Successful exploitation enables an attacker to execute arbitrary operating system commands on the underlying server, potentially leading to full compromise of the e-commerce application and its data [3].

Mitigation

The issue is fixed in commit 7447627 (incorporated into Zen Cart 2.x releases) [4]. Users running version 1.5.7b or earlier should upgrade to a patched version [2].

References
  1. GitHub - KaanaryOverFlow/zencart_auth_rce_poc
  2. GitHub - zencart/zencart: Zen Cart® is a full-function e-commerce application for your website.
  3. NVD - CVE-2021-3291
  4. Fix CVE-2021-3291 · zencart/zencart@7447627

AI Insight generated on May 21, 2026. Synthesized from this CVE's description and the cited reference URLs; citations are validated against the source bundle.

Affected packages

Versions sourced from the GitHub Security Advisory.

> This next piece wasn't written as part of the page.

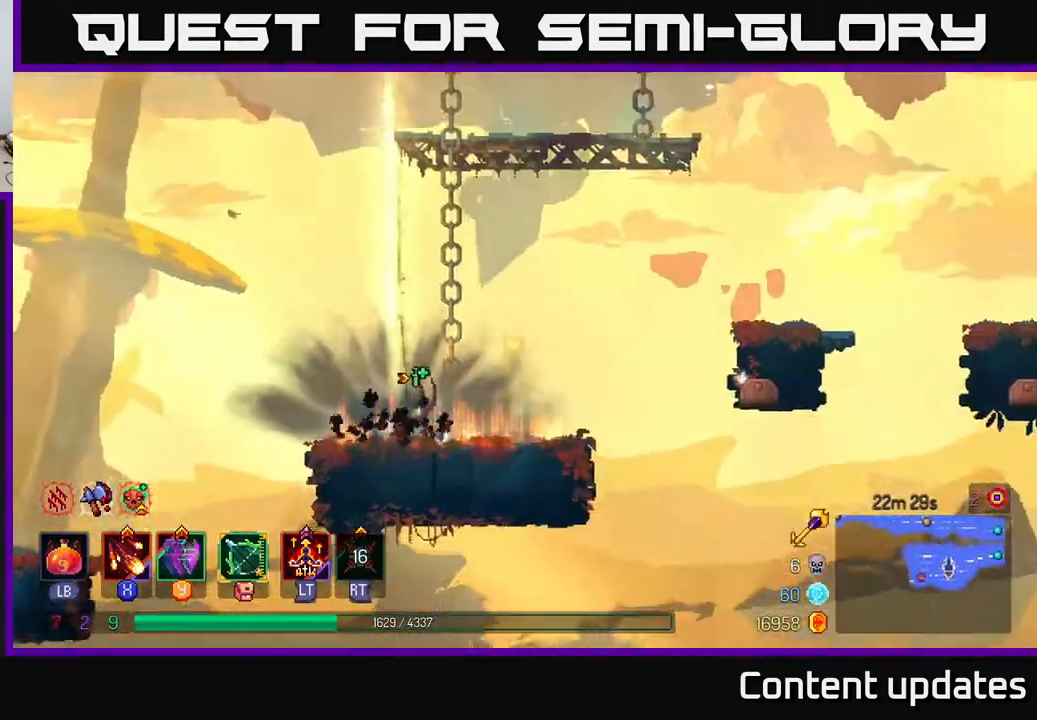
{"buttons": [], "left_stick": "left", "right_stick": "center", "events": [[133, "left_stick", "up-right"], [217, "left_stick", "center"], [350, "left_stick", "left"]]}
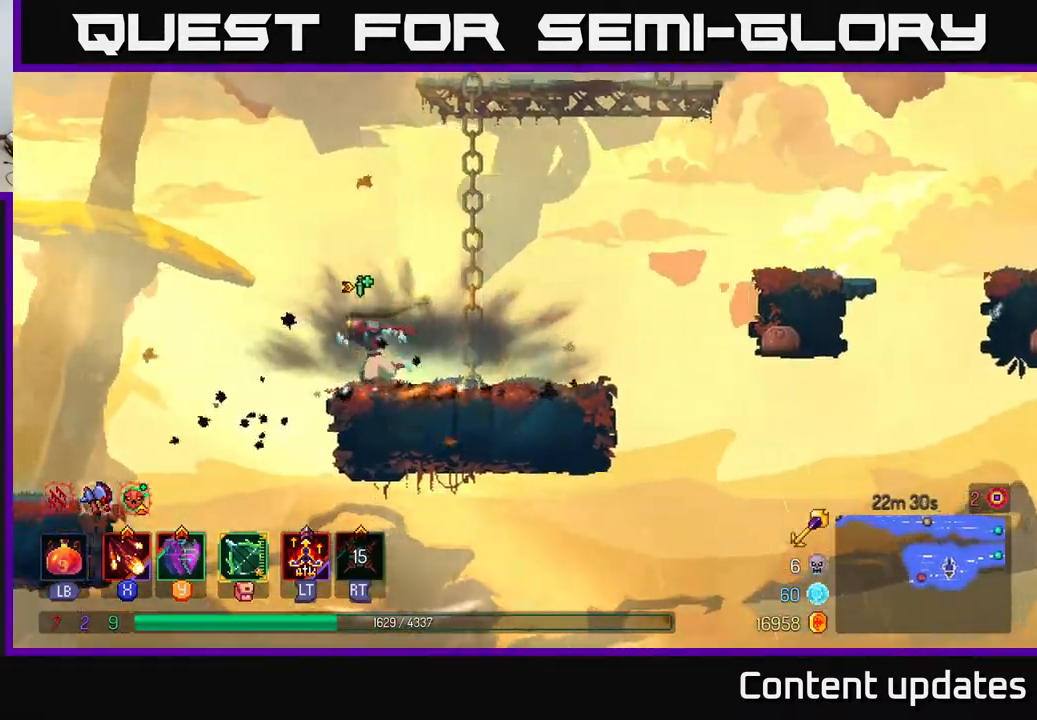
{"buttons": [], "left_stick": "left", "right_stick": "center", "events": [[50, "A", "down"], [167, "A", "up"]]}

PackageAffected versionsPatched versions
zencart/zencartPackagist
< 1.5.7c1.5.7c

Affected products

2

Patches

1
7447627f7148

Fix CVE-2021-3291

https://github.com/zencart/zencartChris BrownFeb 18, 2021via ghsa
commit
1 file changed · +1 1
  • admin/modules.php+1 1 modified
    @@ -331,7 +331,7 @@ function init() {
               foreach($mInfo->keys as $key => $value) {

                 $keys .= '<b>' . $value['title'] . '</b><br>' . $value['description'] . '<br>';

                 if ($value['set_function']) {

-                  eval('$keys .= ' . $value['set_function'] . "'" . $value['value'] . "', '" . $key . "');");

+                  eval('$keys .= ' . $value['set_function'] . '"' . zen_output_string($value['value'], array('"' => '&quot;', '`' => 'null;return;exit;')) . '", "' . $key . '");');

                 } else {

                   $keys .= zen_draw_input_field('configuration[' . $key . ']', htmlspecialchars($value['value'], ENT_COMPAT, CHARSET, TRUE), 'class="form-control"');

                 }

Vulnerability mechanics

Generated on May 9, 2026. Inputs: CWE entries + fix-commit diffs from this CVE's patches. Citations validated against bundle.

References

4

News mentions

0

No linked articles in our index yet.